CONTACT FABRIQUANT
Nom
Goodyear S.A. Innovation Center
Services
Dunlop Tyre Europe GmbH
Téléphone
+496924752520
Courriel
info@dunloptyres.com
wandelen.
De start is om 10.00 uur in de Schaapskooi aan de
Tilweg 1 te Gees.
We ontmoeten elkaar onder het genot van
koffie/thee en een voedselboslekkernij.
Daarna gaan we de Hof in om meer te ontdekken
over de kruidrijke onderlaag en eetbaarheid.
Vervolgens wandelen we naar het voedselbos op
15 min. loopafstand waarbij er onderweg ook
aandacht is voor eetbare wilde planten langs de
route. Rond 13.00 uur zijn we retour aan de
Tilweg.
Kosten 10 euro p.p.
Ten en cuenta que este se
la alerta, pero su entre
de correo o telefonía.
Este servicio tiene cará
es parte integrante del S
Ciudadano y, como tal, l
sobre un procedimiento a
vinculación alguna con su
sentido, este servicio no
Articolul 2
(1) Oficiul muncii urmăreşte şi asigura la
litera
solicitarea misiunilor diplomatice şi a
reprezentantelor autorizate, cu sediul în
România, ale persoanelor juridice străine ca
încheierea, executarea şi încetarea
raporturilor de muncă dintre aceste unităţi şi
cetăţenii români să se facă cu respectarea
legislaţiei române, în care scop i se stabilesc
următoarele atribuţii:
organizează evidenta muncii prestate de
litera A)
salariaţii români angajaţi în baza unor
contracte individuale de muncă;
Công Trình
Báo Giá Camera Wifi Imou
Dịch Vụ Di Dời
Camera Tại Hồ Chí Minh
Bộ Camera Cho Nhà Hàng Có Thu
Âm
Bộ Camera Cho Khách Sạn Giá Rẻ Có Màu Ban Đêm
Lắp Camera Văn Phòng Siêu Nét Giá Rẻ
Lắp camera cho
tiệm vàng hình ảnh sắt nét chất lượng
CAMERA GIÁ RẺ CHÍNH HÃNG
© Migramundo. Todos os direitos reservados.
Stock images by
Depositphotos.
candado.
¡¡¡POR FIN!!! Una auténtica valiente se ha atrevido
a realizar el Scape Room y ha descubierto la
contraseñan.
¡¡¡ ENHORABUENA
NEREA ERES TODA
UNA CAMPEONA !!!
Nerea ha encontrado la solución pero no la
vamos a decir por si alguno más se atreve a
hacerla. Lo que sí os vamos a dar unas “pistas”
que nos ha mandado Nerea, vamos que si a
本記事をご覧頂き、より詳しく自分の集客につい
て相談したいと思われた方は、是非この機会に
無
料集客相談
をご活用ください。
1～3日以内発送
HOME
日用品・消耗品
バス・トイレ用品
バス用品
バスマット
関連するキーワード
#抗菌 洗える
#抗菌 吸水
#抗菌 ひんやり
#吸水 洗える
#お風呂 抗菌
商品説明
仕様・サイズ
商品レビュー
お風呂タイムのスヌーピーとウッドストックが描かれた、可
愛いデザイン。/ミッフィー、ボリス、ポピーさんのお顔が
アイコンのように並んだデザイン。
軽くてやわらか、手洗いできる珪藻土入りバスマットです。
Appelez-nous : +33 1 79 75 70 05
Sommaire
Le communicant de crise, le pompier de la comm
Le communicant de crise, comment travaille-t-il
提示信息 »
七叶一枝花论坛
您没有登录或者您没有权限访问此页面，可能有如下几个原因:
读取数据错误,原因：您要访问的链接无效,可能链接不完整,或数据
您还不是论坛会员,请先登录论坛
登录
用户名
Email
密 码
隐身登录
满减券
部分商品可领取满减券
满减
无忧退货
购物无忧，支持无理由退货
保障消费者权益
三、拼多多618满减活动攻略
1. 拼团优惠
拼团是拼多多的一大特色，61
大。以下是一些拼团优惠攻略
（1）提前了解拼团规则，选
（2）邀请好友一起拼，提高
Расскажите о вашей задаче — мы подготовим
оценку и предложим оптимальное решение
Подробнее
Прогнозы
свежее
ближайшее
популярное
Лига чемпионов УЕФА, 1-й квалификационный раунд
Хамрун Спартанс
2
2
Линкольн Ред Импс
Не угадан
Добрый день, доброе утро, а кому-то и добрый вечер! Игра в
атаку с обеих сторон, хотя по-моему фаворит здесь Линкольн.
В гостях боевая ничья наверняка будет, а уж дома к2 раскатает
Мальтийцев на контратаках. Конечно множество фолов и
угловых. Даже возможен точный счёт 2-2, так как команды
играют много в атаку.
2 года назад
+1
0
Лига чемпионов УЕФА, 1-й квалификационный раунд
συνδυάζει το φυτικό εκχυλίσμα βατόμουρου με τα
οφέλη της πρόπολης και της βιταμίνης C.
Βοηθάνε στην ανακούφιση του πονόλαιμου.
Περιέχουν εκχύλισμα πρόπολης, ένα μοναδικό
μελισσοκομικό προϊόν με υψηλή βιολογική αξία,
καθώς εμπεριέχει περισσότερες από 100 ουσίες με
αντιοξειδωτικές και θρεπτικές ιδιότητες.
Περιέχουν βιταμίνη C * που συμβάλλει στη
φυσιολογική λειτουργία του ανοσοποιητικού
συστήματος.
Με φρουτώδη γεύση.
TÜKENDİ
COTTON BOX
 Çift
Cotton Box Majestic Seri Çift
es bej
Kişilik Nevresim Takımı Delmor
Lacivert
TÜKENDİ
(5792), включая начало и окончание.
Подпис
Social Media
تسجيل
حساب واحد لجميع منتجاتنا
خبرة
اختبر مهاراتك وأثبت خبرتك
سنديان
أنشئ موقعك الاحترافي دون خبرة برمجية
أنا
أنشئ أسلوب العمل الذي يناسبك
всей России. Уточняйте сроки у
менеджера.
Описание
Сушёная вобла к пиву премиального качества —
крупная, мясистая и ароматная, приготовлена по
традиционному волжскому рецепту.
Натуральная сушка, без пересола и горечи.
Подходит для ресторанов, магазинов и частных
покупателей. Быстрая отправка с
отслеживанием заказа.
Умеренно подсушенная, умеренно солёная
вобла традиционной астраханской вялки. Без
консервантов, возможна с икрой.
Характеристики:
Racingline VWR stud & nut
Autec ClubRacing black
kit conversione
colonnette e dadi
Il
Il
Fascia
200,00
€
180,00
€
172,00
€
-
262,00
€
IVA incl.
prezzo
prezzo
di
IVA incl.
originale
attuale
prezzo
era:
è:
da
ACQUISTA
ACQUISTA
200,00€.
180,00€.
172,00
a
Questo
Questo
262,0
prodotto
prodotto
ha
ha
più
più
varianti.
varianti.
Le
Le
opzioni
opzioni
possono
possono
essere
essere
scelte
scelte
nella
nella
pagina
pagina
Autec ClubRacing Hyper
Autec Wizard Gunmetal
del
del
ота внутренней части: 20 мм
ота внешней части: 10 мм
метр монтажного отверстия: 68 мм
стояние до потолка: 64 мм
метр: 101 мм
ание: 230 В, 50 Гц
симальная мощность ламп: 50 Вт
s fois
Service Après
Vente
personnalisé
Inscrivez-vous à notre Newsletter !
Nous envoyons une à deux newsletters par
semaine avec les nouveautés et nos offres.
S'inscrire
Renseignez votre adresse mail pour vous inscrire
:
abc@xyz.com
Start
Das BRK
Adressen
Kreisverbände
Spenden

----------

▶ **What you will do**
Quote all of the lines above word for word, keeping every line in its original order.

▶ **Answer to the problem**
CONTACT FABRIQUANT
Nom
Goodyear S.A. Innovation Center
Services
Dunlop Tyre Europe GmbH
Téléphone
+496924752520
Courriel
info@dunloptyres.com
wandelen.
De start is om 10.00 uur in de Schaapskooi aan de
Tilweg 1 te Gees.
We ontmoeten elkaar onder het genot van
koffie/thee en een voedselboslekkernij.
Daarna gaan we de Hof in om meer te ontdekken
over de kruidrijke onderlaag en eetbaarheid.
Vervolgens wandelen we naar het voedselbos op
15 min. loopafstand waarbij er onderweg ook
aandacht is voor eetbare wilde planten langs de
route. Rond 13.00 uur zijn we retour aan de
Tilweg.
Kosten 10 euro p.p.
Ten en cuenta que este se
la alerta, pero su entre
de correo o telefonía.
Este servicio tiene cará
es parte integrante del S
Ciudadano y, como tal, l
sobre un procedimiento a
vinculación alguna con su
sentido, este servicio no
Articolul 2
(1) Oficiul muncii urmăreşte şi asigura la
litera
solicitarea misiunilor diplomatice şi a
reprezentantelor autorizate, cu sediul în
România, ale persoanelor juridice străine ca
încheierea, executarea şi încetarea
raporturilor de muncă dintre aceste unităţi şi
cetăţenii români să se facă cu respectarea
legislaţiei române, în care scop i se stabilesc
următoarele atribuţii:
organizează evidenta muncii prestate de
litera A)
salariaţii români angajaţi în baza unor
contracte individuale de muncă;
Công Trình
Báo Giá Camera Wifi Imou
Dịch Vụ Di Dời
Camera Tại Hồ Chí Minh
Bộ Camera Cho Nhà Hàng Có Thu
Âm
Bộ Camera Cho Khách Sạn Giá Rẻ Có Màu Ban Đêm
Lắp Camera Văn Phòng Siêu Nét Giá Rẻ
Lắp camera cho
tiệm vàng hình ảnh sắt nét chất lượng
CAMERA GIÁ RẺ CHÍNH HÃNG
© Migramundo. Todos os direitos reservados.
Stock images by
Depositphotos.
candado.
¡¡¡POR FIN!!! Una auténtica valiente se ha atrevido
a realizar el Scape Room y ha descubierto la
contraseñan.
¡¡¡ ENHORABUENA
NEREA ERES TODA
UNA CAMPEONA !!!
Nerea ha encontrado la solución pero no la
vamos a decir por si alguno más se atreve a
hacerla. Lo que sí os vamos a dar unas “pistas”
que nos ha mandado Nerea, vamos que si a
本記事をご覧頂き、より詳しく自分の集客につい
て相談したいと思われた方は、是非この機会に
無
料集客相談
をご活用ください。
1～3日以内発送
HOME
日用品・消耗品
バス・トイレ用品
バス用品
バスマット
関連するキーワード
#抗菌 洗える
#抗菌 吸水
#抗菌 ひんやり
#吸水 洗える
#お風呂 抗菌
商品説明
仕様・サイズ
商品レビュー
お風呂タイムのスヌーピーとウッドストックが描かれた、可
愛いデザイン。/ミッフィー、ボリス、ポピーさんのお顔が
アイコンのように並んだデザイン。
軽くてやわらか、手洗いできる珪藻土入りバスマットです。
Appelez-nous : +33 1 79 75 70 05
Sommaire
Le communicant de crise, le pompier de la comm
Le communicant de crise, comment travaille-t-il
提示信息 »
七叶一枝花论坛
您没有登录或者您没有权限访问此页面，可能有如下几个原因:
读取数据错误,原因：您要访问的链接无效,可能链接不完整,或数据
您还不是论坛会员,请先登录论坛
登录
用户名
Email
密 码
隐身登录
满减券
部分商品可领取满减券
满减
无忧退货
购物无忧，支持无理由退货
保障消费者权益
三、拼多多618满减活动攻略
1. 拼团优惠
拼团是拼多多的一大特色，61
大。以下是一些拼团优惠攻略
（1）提前了解拼团规则，选
（2）邀请好友一起拼，提高
Расскажите о вашей задаче — мы подготовим
оценку и предложим оптимальное решение
Подробнее
Прогнозы
свежее
ближайшее
популярное
Лига чемпионов УЕФА, 1-й квалификационный раунд
Хамрун Спартанс
2
2
Линкольн Ред Импс
Не угадан
Добрый день, доброе утро, а кому-то и добрый вечер! Игра в
атаку с обеих сторон, хотя по-моему фаворит здесь Линкольн.
В гостях боевая ничья наверняка будет, а уж дома к2 раскатает
Мальтийцев на контратаках. Конечно множество фолов и
угловых. Даже возможен точный счёт 2-2, так как команды
играют много в атаку.
2 года назад
+1
0
Лига чемпионов УЕФА, 1-й квалификационный раунд
συνδυάζει το φυτικό εκχυλίσμα βατόμουρου με τα
οφέλη της πρόπολης και της βιταμίνης C.
Βοηθάνε στην ανακούφιση του πονόλαιμου.
Περιέχουν εκχύλισμα πρόπολης, ένα μοναδικό
μελισσοκομικό προϊόν με υψηλή βιολογική αξία,
καθώς εμπεριέχει περισσότερες από 100 ουσίες με
αντιοξειδωτικές και θρεπτικές ιδιότητες.
Περιέχουν βιταμίνη C * που συμβάλλει στη
φυσιολογική λειτουργία του ανοσοποιητικού
συστήματος.
Με φρουτώδη γεύση.
TÜKENDİ
COTTON BOX
 Çift
Cotton Box Majestic Seri Çift
es bej
Kişilik Nevresim Takımı Delmor
Lacivert
TÜKENDİ
(5792), включая начало и окончание.
Подпис
Social Media
تسجيل
حساب واحد لجميع منتجاتنا
خبرة
اختبر مهاراتك وأثبت خبرتك
سنديان
أنشئ موقعك الاحترافي دون خبرة برمجية
أنا
أنشئ أسلوب العمل الذي يناسبك
всей России. Уточняйте сроки у
менеджера.
Описание
Сушёная вобла к пиву премиального качества —
крупная, мясистая и ароматная, приготовлена по
традиционному волжскому рецепту.
Натуральная сушка, без пересола и горечи.
Подходит для ресторанов, магазинов и частных
покупателей. Быстрая отправка с
отслеживанием заказа.
Умеренно подсушенная, умеренно солёная
вобла традиционной астраханской вялки. Без
консервантов, возможна с икрой.
Характеристики:
Racingline VWR stud & nut
Autec ClubRacing black
kit conversione
colonnette e dadi
Il
Il
Fascia
200,00
€
180,00
€
172,00
€
-
262,00
€
IVA incl.
prezzo
prezzo
di
IVA incl.
originale
attuale
prezzo
era:
è:
da
ACQUISTA
ACQUISTA
200,00€.
180,00€.
172,00
a
Questo
Questo
262,0
prodotto
prodotto
ha
ha
più
più
varianti.
varianti.
Le
Le
opzioni
opzioni
possono
possono
essere
essere
scelte
scelte
nella
nella
pagina
pagina
Autec ClubRacing Hyper
Autec Wizard Gunmetal
del
del
ота внутренней части: 20 мм
ота внешней части: 10 мм
метр монтажного отверстия: 68 мм
стояние до потолка: 64 мм
метр: 101 мм
ание: 230 В, 50 Гц
симальная мощность ламп: 50 Вт
s fois
Service Après
Vente
personnalisé
Inscrivez-vous à notre Newsletter !
Nous envoyons une à deux newsletters par
semaine avec les nouveautés et nos offres.
S'inscrire
Renseignez votre adresse mail pour vous inscrire
:
abc@xyz.com
Start
Das BRK
Adressen
Kreisverbände
Spenden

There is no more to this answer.